Queries

 Before I got published, I only knew one meaning for queries: a one page letter that a writer sends to a book publisher or agent, describing a book and asking if the publisher or agent might be interested. That sort of query is, in essence, a sales pitch.  I often pictured myself like Bob Cratchit, the father of Tiny Tim, hat in hand approaching Ebenezer Scrooge and on bended knee begging for a lump of coal. 

            Of course, in reality, publishers are not scrooges.
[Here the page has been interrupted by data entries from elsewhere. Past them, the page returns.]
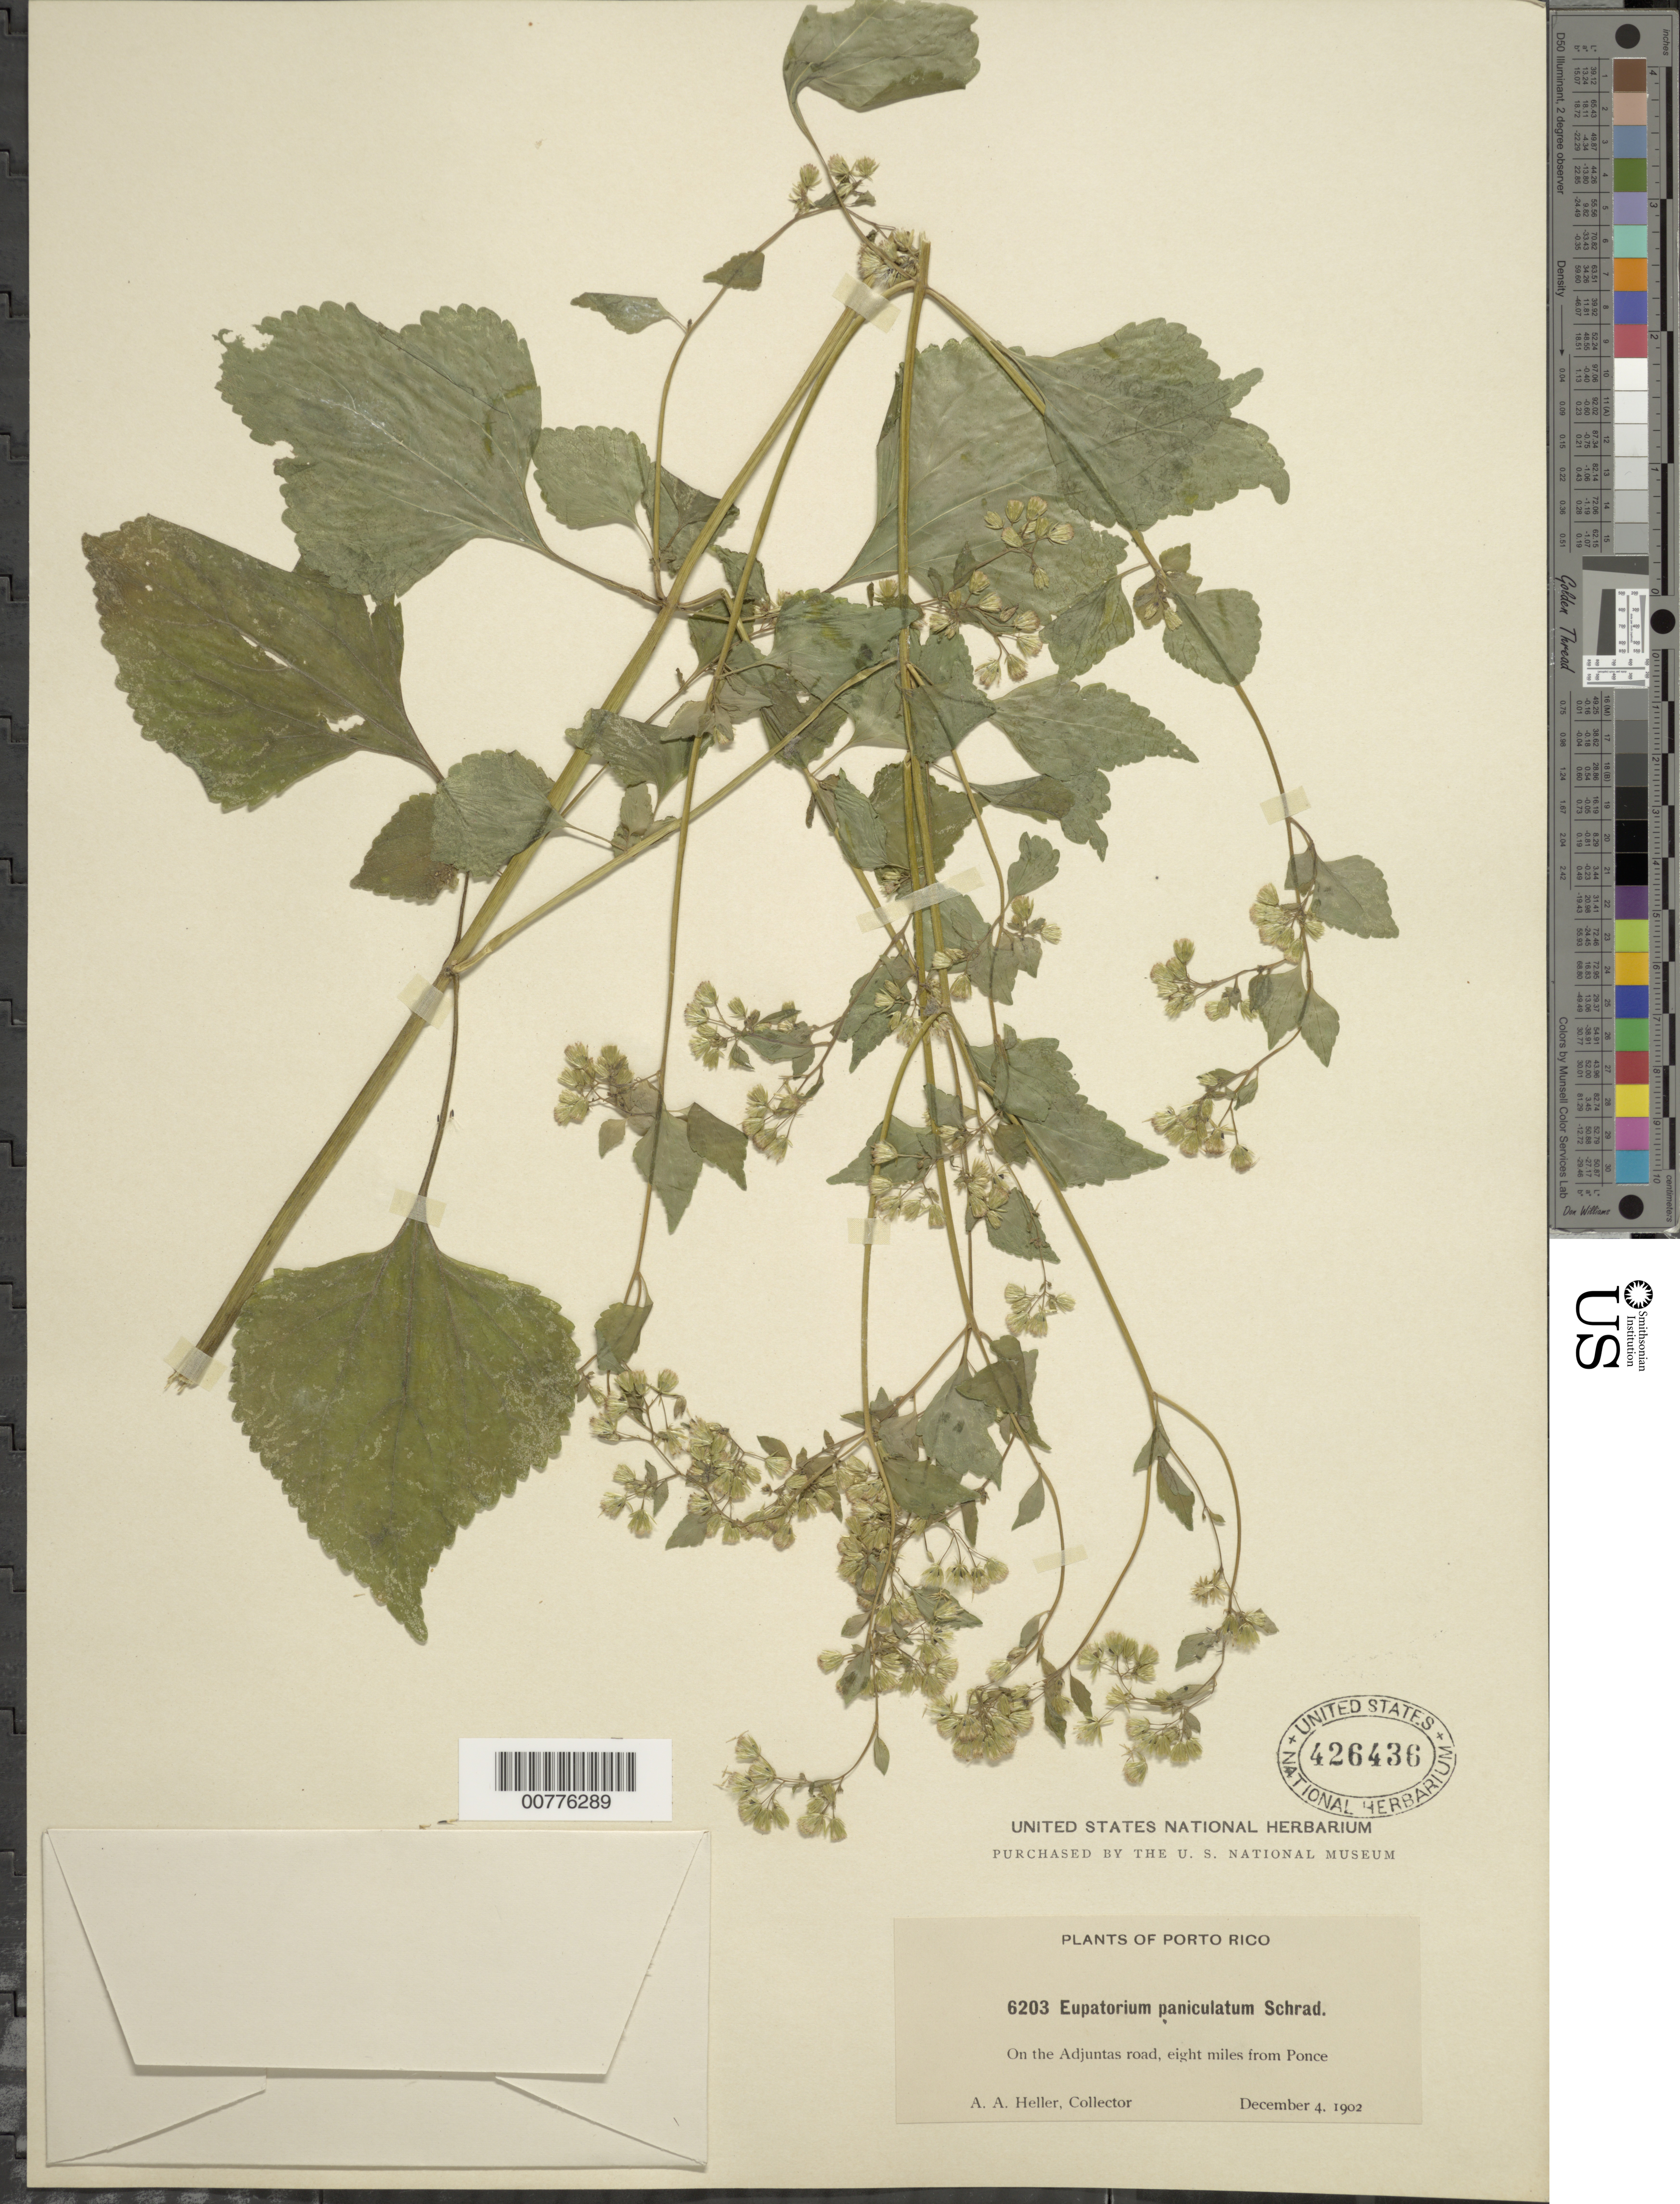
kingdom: Plantae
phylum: Tracheophyta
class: Magnoliopsida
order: Asterales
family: Asteraceae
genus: Fleischmannia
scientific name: Fleischmannia microstemon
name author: (Cass.) R.M. King & H. Rob.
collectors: A. A. Heller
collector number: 6203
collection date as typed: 04 Dec 1902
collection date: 1902-12-04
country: Puerto Rico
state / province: Ponce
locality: On the Adjuntas road, eight miles from Ponce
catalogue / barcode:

But they are businesses.  When they look at an offered book, be it fiction or non-fiction, the big question on their minds is a very simple one: will it sell. 

“Is it good,” may pop into their heads at some point, but that does not necessarily have anything to do with the money question.  Great literature does not necessarily sell well.  Compare the ratings of America’s Top Model with Masterpiece Theatre.  If you’re a business, your goal is making money.  So which do you think a business would pick if it had to choose?

            Therefore, if you want to make it as a writer, find something that is commercially viable.  You can do the great literary work of art that makes reviewers swoon later, after you’ve made money for your publisher.  Only when you can sell anything just because your name is on the cover can you afford to do art.

            But hat in hand begging is not the only meaning of the word “query.”  There is another meaning, a scary meaning that published authors dread.  After you’ve sold your book to a publisher, and your editor tells you how wonderful it is, and after they’ve sent you money, then along will come a dreadful word: “but.”

            Whether you’ve done a work of fiction, or a work of non-fiction, the editor will pass your manuscript around her office—and in the case of some works, around the country and across oceans.  This also happens even for books that the publisher came to you, hat in hand, and queried you to write. 

These people who read what you’ve written, who are not your editor, especially these people who are outside experts—will comment on your work, ask questions, demand verification, and point out all the flaws in your beautiful, utterly perfect baby…um book.

            After finishing the manuscript in 2008 that became The Bible’s Most Fascinating People I received a stack of such queries from my editor in London. Meanwhile, the publisher in New York had hired a theologian to go over my book and her comments and questions had now come back to my editor.  So she was now passing them on to me.  These queries added up to twenty-seven typed pages.  They had arrived on my editor’s desk mostly as handwritten notes.  So my poor editor had carefully and thoughtfully typed them up for me. The bulk of that page count was the consequence of the theologian quoting me and then commenting, or asking a question. 

            My editor told me, “It doesn’t look too bad.”

            “Oh, what a cute baby.”  Long pause.  “Did you notice it had an ugly wart on her nose?”

            Okay, maybe it wasn’t really so harsh.  In fact, the bulk of the queries were regarding issues of spelling, or terms to use, or the occasional typo.  Sometimes she had questions along the lines of, “are you sure that’s what the Bible says?” Or, “have you considered this other way of looking at things?”  And then sometimes she thought it would be good to give a reference.

            Of the hundred Bible characters that made up my book, less than half had generated any comments, and so it took me only a pair of eight hour days and skipped meals to respond to all the issues and email them back to my editor.  My editor’s take on the queries was “I always find queries like this a bit frustrating, and am tempted to answer, ‘No, I just made it up for the fun of it’ when faced with a query like ‘True?’ over and over again.  But then sometimes inaccuracies are caught that way, so you have to bite your tongue.”

            I was pleased to learn that I wasn’t alone in feeling annoyed with some of the queries.  My editor was pleased with my responses.  Of course, three weeks later more queries arrived from New York. 

The next step in the march toward a printed book was getting the galley proofs that were the actual printed, but unbound, pages of the book.  My editor in London, the publisher in New York, and I all got a set.  Our task was then to pour over them carefully, mostly to check for typos. Proofreading of that sort is not a whole lot of fun, either, but instead of doing plastic surgery on your baby, at that point it’s mostly just checking to see that her clothes are not on backward and that her hands and face are clean—and perhaps dealing with that odd smell coming from her backside.

Of course, after the book is published and sitting on the shelves, it’s only then that you’ll notice your baby has mismatched socks on her feet.  No matter what, you’ll never catch all the errors—until it’s too late.